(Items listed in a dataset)
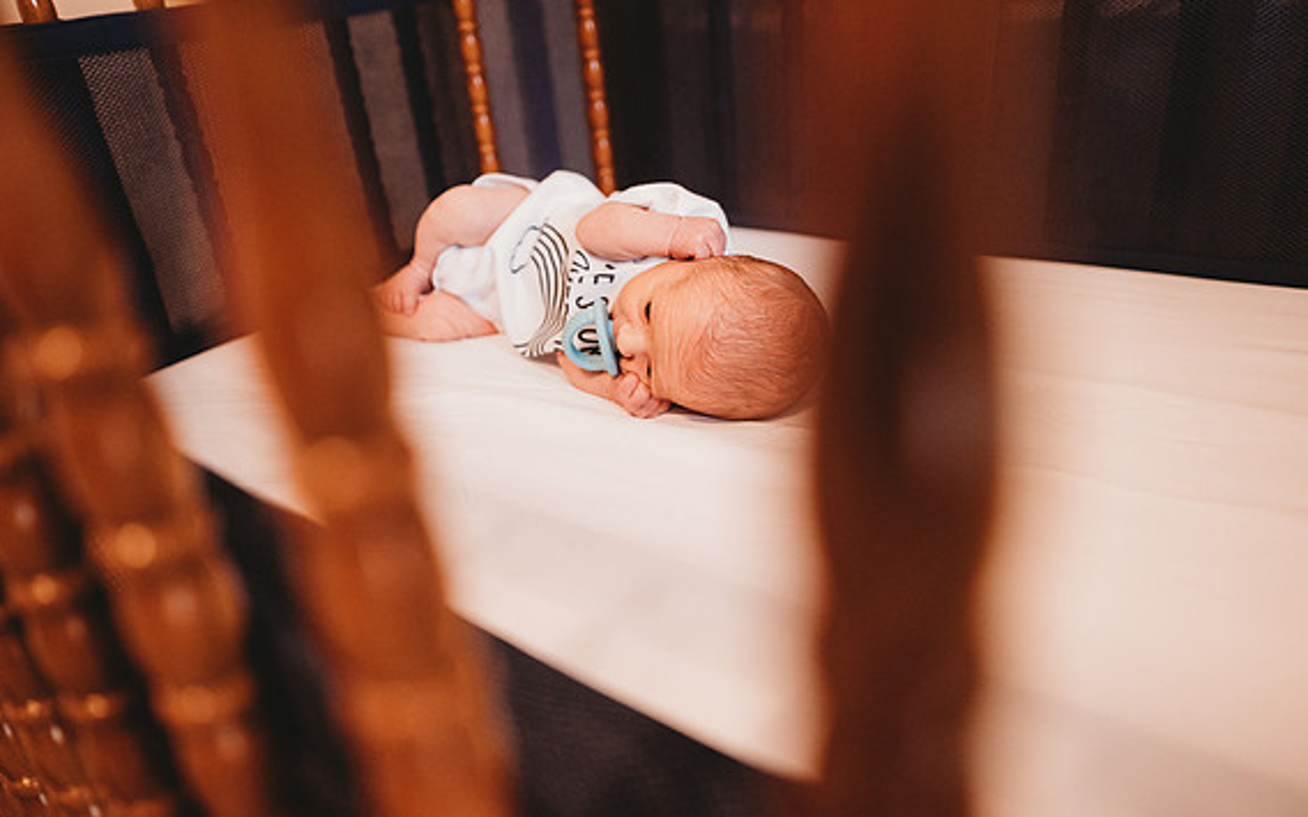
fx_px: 891
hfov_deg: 72.5
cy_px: 374
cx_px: 654
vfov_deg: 49.2
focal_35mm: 25
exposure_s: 1/160
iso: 800
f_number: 2.2
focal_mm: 24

▶ **WORK ORDER**:
Emit only the final stretch of the records: the line containing "vfov_deg: 49.2" through the end, each line exactly as it stands.

▶ **OUTPUT OF THE EXERCISE**:
vfov_deg: 49.2
focal_35mm: 25
exposure_s: 1/160
iso: 800
f_number: 2.2
focal_mm: 24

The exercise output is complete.